We’ve now witnessed two recent episodes in which New and Old Guard journalists have been sharply at odds. Believers in wokester activist journalism, a Millennial and Zoomer thing that’s about exposing racism, pollution, corruption and all the other social ills and in some cases indicting and/or cancelling old-schoolers (and particularly Trump-aligned righties), have clashed with defenders of traditional liberal journalism — basically a generational rift.
Episode #1 was about wokester N.Y. Times staffers condemning the opinion section’s decision to publish a somewhat rash opinion essay by Arkansas Republican Senator Tom Cotton (“Send In The Military“) that basically said the military should be brought in to stop looters.
Wokester staffers tweeted that running the Cotton piece “puts Black @NYTimes staff in danger”…really? Most Americans believe that the looting has been horrible if not ruinous, and that it should be stopped one way or another.
N.Y. Times columnist Bari Weiss explains the clash as follows: “The civil war inside The New York Times between the (mostly young) wokes and the (mostly 40-plus) liberals is the same one raging inside other publications and companies across the country. The dynamic is always the same. The New York Times motto is ‘all the news that’s fit to print.’ One group” — the 40-plussers — “emphasizes the word ‘all.’ The other, the word ‘fit.'”
“The New Guard has a different worldview,” Weiss went on. “They call it ‘safetyism,’ in which the right of people to feel emotionally and psychologically safe trumps what were previously considered core liberal values, like free speech.”
Episode #2, which happened last night in Los Angeles, was about safetyism.
Variety editor Claudia Eller was forced to take a two-month administrative leave after a Twitter dispute with freelancer Piya Sinha-Roy about insufficient newsroom diversity. The flashpoint moment was when Sinha-Roy complained that “POC voices are constantly dismissed“, in response to which Eller took umbrage because she felt she and other Variety editors had conveyed an understanding of this complaint and a pledge to improve. “When someone cops to something why would you try and criticize them?,” she said to Sinha-Roy. “You sound really bitter.”

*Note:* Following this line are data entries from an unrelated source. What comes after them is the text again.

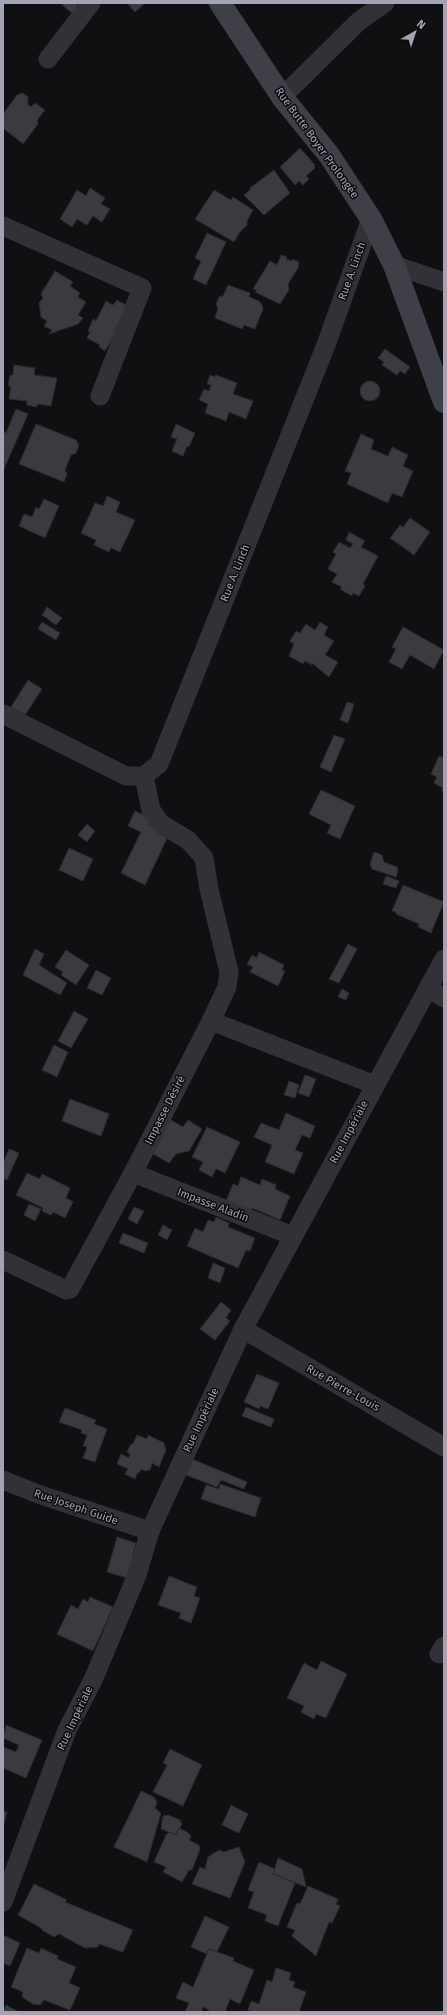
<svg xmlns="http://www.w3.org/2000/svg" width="447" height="2015" viewBox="0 0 447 2015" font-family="'Fira Sans',sans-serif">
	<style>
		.building { fill: #3a3a3f; stroke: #2b2a2e }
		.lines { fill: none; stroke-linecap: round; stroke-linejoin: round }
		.street { stroke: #313137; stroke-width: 19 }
		.secondary { stroke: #3f4047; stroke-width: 22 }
		.labels { text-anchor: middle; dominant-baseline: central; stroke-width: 3; stroke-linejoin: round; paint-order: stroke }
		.street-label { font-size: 11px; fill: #a1a4b3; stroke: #0c0b0d }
	</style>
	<rect width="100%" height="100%" fill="#101012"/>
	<!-- building -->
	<g class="building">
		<polygon points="60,3 75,3 79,7 73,14"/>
		<polygon points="127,3 145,3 135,12"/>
		<polygon points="23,93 28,97 28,104 31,107 35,103 45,110 37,120 38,124 23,144 3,128 3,114 17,95"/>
		<polygon points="300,148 315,165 314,166 315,168 306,176 309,179 303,185 299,181 295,185 280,167"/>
		<polygon points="274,170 290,193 264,215 244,195 251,189 250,188"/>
		<polygon points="90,188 105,198 101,204 110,209 102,222 93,216 87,225 77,219 72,227 60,219 77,190 86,196"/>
		<polygon points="214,190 231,200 233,197 253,210 247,221 247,225 240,232 234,242 195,219"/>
		<polygon points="207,233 226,242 206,285 193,279 201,261 195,258"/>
		<polygon points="281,255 287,257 286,259 292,261 293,259 299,262 298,268 288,284 289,290 280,304 255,292 257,290 253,289 270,261 277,265"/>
		<polygon points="55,271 73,282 70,286 80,293 78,297 86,302 78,315 83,318 78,324 49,334 52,330 44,326 47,321 41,317 39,303 43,298 41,294"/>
		<polygon points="228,285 250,293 249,297 259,301 262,305 263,309 255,329 244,325 242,329 215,318 218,308 216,304 219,297 223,296"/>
		<polygon points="117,300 128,306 115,330 117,331 105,351 99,347 100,345 87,338 90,332 88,331 93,319 96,321 106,301 113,305"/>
		<polygon points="385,349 410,367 405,374 400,371 397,375 382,365 384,362 378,358"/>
		<polygon points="14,365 35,368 34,375 57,378 51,406 37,404 37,407 27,405 27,401 9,399 11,386 8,386 10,375 13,375"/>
		<polygon points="210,375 215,377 216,375 237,383 233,394 253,401 246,419 229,412 226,421 205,413 208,404 199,400 204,389 209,391 211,385 207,384"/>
		<circle cx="370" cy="391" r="10"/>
		<polygon points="16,409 28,414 4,469 3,431 6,433"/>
		<polygon points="36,424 76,440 79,445 76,453 71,455 65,470 67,474 64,482 19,464"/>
		<polygon points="176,424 195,433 189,447 187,446 183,456 172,451 177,439 171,437"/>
		<polygon points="361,434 374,440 371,449 388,456 392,447 408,455 403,466 413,471 402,497 392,493 388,503 347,484 351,473 345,471"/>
		<polygon points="107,496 120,502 116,512 135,520 120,552 111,548 109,552 94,545 96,540 81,533 95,503 103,506"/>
		<polygon points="44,499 59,506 45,538 19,526 24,514 32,517 36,507 39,509"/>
		<polygon points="410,518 430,532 414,555 390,538 400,525 403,527"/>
		<polygon points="349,532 365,541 361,547 378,556 363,584 365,586 359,596 353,593 352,596 340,589 342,587 332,582 337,574 328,569 336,554 333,552 339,542 350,548 353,544 346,540"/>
		<polygon points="47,607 62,618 56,625 42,615"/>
		<polygon points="42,622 60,633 56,640 38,629"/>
		<polygon points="320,622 328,627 324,635 334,641 325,655 338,662 329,677 312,663 312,665 305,661 303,664 289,656 294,644 290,641 296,631 300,633 306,624 315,630"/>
		<polygon points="403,627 444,650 434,669 410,655 402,669 389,662 396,649 392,647"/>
		<polygon points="28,680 42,689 25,715 11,707"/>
		<polygon points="347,702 354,704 348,723 340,720"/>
		<polygon points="334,735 345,739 331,772 320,767"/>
		<polygon points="439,756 444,758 444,792 442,791 443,788 434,783 437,777 431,774"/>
		<polygon points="321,790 355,806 340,839 327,833 331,825 309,814"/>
		<polygon points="135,811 152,819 149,825 169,834 145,885 121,873 141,832 128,826"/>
		<polygon points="87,824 95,831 87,842 78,835"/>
		<polygon points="69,848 93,859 83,881 59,870"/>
		<polygon points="374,852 382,855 384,862 397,867 398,871 396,877 372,869 370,864"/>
		<polygon points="386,876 399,881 396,888 383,884"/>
		<polygon points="403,885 444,902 431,933 418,927 419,924 396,914 396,912 392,911"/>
		<polygon points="348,944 357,949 339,983 329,979"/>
		<polygon points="35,949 44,954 39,965 67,983 60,995 23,975"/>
		<polygon points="66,950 89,965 76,985 61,975 63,972 55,967"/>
		<polygon points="259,952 284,965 282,970 285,971 278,986 250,972 253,967 247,964 252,955 257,958"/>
		<polygon points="96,970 111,978 102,995 87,988"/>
		<polygon points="342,989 349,993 346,1000 338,997"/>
		<polygon points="74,1011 88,1019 71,1048 58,1041"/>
		<polygon points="54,1045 68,1052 57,1077 42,1070"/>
		<polygon points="305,1075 316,1079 309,1097 298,1093"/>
		<polygon points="289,1081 299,1085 295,1098 284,1095"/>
		<polygon points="70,1099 109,1114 101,1136 62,1121"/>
		<polygon points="286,1113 315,1126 310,1138 302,1135 295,1150 303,1153 294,1174 265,1162 272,1145 254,1137 261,1123 279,1130"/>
		<polygon points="169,1119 183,1127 188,1120 202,1129 189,1151 176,1154 169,1163 150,1152"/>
		<polygon points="207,1127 240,1142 225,1173 216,1169 212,1177 199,1170 203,1162 192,1157"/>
		<polygon points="9,1149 19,1153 7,1180 3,1178 3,1163"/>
		<polygon points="27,1173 40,1179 42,1174 70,1188 66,1198 73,1202 65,1218 53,1212 51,1215 42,1211 43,1208 16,1195"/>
		<polygon points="241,1177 260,1185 262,1179 276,1185 275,1189 290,1196 280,1220 252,1208 251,1212 226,1201 233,1184 238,1186"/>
		<polygon points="29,1204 41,1209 35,1221 24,1215"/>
		<polygon points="134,1207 144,1211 137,1224 128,1219"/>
		<polygon points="216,1217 229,1223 228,1227 255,1238 250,1251 246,1250 238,1268 187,1246 195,1228 203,1232 208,1220 214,1222"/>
		<polygon points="163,1225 172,1230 167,1240 158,1235"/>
		<polygon points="123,1233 148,1243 144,1253 119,1243"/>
		<polygon points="213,1263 225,1268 220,1283 208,1278"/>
		<polygon points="221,1302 231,1310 226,1318 230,1321 215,1340 200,1329"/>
		<polygon points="257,1374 279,1383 268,1409 260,1406 259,1409 244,1402"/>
		<polygon points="246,1407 274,1419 271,1427 242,1416"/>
		<polygon points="65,1408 96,1420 94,1424 107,1429 95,1462 83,1458 87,1447 83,1446 87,1435 81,1433 82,1430 59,1422"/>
		<polygon points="137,1435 147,1439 148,1435 164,1443 166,1450 159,1467 152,1463 150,1470 145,1471 141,1469 139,1473 138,1472 135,1479 125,1474 128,1469 117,1464 121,1454 129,1458 130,1454 127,1452 131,1444 133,1444"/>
		<polygon points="192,1459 247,1482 244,1489 221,1480 217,1487 186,1475"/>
		<polygon points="220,1484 261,1498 255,1517 201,1499 206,1485 219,1489"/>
		<polygon points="117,1537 136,1543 132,1558 140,1560 134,1580 107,1572"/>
		<polygon points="169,1576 197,1587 194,1596 200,1598 191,1623 179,1618 181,1613 158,1605"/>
		<polygon points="90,1597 113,1607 93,1651 57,1634 71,1605 78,1609 83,1599 88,1602"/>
		<polygon points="321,1661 347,1674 326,1718 316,1714 314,1719 301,1712 304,1706 287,1698 304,1663 317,1670"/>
		<polygon points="6,1725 42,1740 26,1778 3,1768 3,1747 16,1752 19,1745 3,1738"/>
		<polygon points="170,1749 202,1765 183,1806 153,1792 167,1765 163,1763"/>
		<polygon points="141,1791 154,1797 157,1802 155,1808 161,1813 147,1862 114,1847"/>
		<polygon points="231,1805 248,1814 239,1833 222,1825"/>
		<polygon points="3,1811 7,1812 3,1828"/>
		<polygon points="168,1815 180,1820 182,1824 176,1835 161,1829 163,1816"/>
		<polygon points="179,1828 187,1832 191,1836 189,1840 199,1845 200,1849 192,1870 189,1870 182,1882 163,1872 166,1867 154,1862 166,1835 169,1832 176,1835"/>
		<polygon points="239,1847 245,1862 230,1898 192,1884 200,1867 205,1869 208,1857 219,1850 224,1852"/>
		<polygon points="278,1858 302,1869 306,1887 273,1874"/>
		<polygon points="259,1862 275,1869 273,1874 295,1883 278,1926 265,1921 267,1915 248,1908 254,1892 248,1890"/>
		<polygon points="34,1884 67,1900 65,1902 133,1930 123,1952 99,1944 98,1947 85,1948 59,1934 54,1937 42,1930 41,1928 18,1915"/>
		<polygon points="308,1886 338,1899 336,1904 340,1906 332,1923 329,1922 316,1956 292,1936 295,1930 287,1927 297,1903 300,1904"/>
		<polygon points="205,1916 229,1927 217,1952 209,1949 207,1954 191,1947"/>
		<polygon points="3,1935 20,1943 10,1966 3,1963"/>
		<polygon points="27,1948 39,1953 41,1948 58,1956 57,1959 76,1967 69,1983 80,1988 70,2010 44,2000 40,2005 33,2004 22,1997 23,1992 11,1987"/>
		<polygon points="209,1949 234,1958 233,1961 254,1970 240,2004 230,1999 225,2012 208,2012 209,2010 203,2007 201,2012 185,2012 189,2003 176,1998 183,1982 193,1987"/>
		<polygon points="276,1968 291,1973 289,1980 295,1982 293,1987 306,1992 299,2012 256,2012 248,2010 251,2001 259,2004 267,1980 272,1982"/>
		<polygon points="6,2005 19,2012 3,2012"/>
	</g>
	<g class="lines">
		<!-- street -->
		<g class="street">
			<polyline points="48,59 91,3"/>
			<polyline points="282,97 359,21 385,3"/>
			<polyline points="3,226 142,288 100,396"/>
			<polyline points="394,265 444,282"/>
			<polyline points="3,714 126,776 144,776 159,764 326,345 371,219"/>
			<polyline points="144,776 151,810 161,824 188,840 204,858 209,889 229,972 227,987 211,1021"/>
			<polyline points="428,988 444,998"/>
			<polyline points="133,1173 293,1236"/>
			<polyline points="3,1260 66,1290 70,1289 133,1173 211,1021 375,1085"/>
			<polyline points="243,1329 444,1447"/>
			<polyline points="3,1480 38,1494 150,1531"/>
			<polyline points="439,1654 444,1646"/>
			<polyline points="3,1902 67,1730 93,1680 137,1575 150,1531 243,1329 444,959"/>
		</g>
		<!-- secondary -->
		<polyline class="secondary" points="220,3 282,97 329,155 371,219 394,265 444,402"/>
	</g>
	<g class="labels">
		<!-- street labels -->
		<g class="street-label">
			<text transform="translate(317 143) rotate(54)">Rue Butte Boyer Prolongée</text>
			<text transform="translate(352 271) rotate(-70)">Rue A. Linch</text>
			<text transform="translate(235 573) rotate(-68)">Rue A. Linch</text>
			<text transform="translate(165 1110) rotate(-63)">Impasse Désiré</text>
			<text transform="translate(349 1132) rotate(-62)">Rue Impériale</text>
			<text transform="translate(213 1205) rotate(21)">Impasse Aladin</text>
			<text transform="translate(343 1388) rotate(30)">Rue Pierre-Louis</text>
			<text transform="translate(201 1420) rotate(-65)">Rue Impériale</text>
			<text transform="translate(76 1507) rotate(19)">Rue Joseph Guide</text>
			<text transform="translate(75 1718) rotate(-65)">Rue Impériale</text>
		</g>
	</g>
	<!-- border -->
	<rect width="447" height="2015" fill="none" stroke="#a1a4b3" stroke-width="8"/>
	<!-- north arrow -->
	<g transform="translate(415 32) rotate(39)" stroke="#0c0b0d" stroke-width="3" paint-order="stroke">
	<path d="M0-3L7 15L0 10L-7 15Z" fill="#a1a4b3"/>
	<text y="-6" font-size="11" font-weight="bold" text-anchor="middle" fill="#a1a4b3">N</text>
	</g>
</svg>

Eller surely understands that you can’t get into a Twitter dispute with any younger POC and hope to win the argument. Or at least, she surely understands that now.
American voters are starting to figure some things out also. Scratch an under-40 wokester-progressive and you may find an ideological Stalinist who’s convinced that change can’t happen without slapping a few people around or even deep-sixing them. A day or two ago I equated this crowd with Tom Courtenay‘s “Strelnikov” character in Dr. Zhivago. I’ve said 50 times that we’re living through a period that’s not unlike the French terror, at least within wokester circles.
We’re also living through a certain strain of liberal hypocrisy in which progressives had insisted for nearly three months that strict social distancing had to be observed for God knows how long. This was followed by the partial collapse of social distancing (certainly among protestors) when it came time to march against systemic racism in the wake of the murder of George Floyd.
Drive though any major city now and you’ll see a whole lot of storefronts covered with plywood, plywood, plywood. Caused by looters but also by the George Floyd protestors who’ve given them cover. What kind of impact is this going to have on Average Joe voters? The vast majority is appalled by racially-driven police brutality and support the demonstrations, but at the same time they don’t like the way plywood has totally taken over.
What would be the right proportional makeup of a properly diverse newsroom, by the way? Should the racial makeup of a newsroom reflect last year’s U.S. census figures, which stated that whites comprise 60.4% of the population with other tribes close to 40% (African Americans 13.4%, Hispanic-Latino 18.3% and Asians 5.9%, etc.). Or is journalism a different kettle of fish? How should it work exactly?
In my view, Weiss is one of the few serious truth-tellers within the N.Y. Times community when it comes to wokesters vs. traditionalists.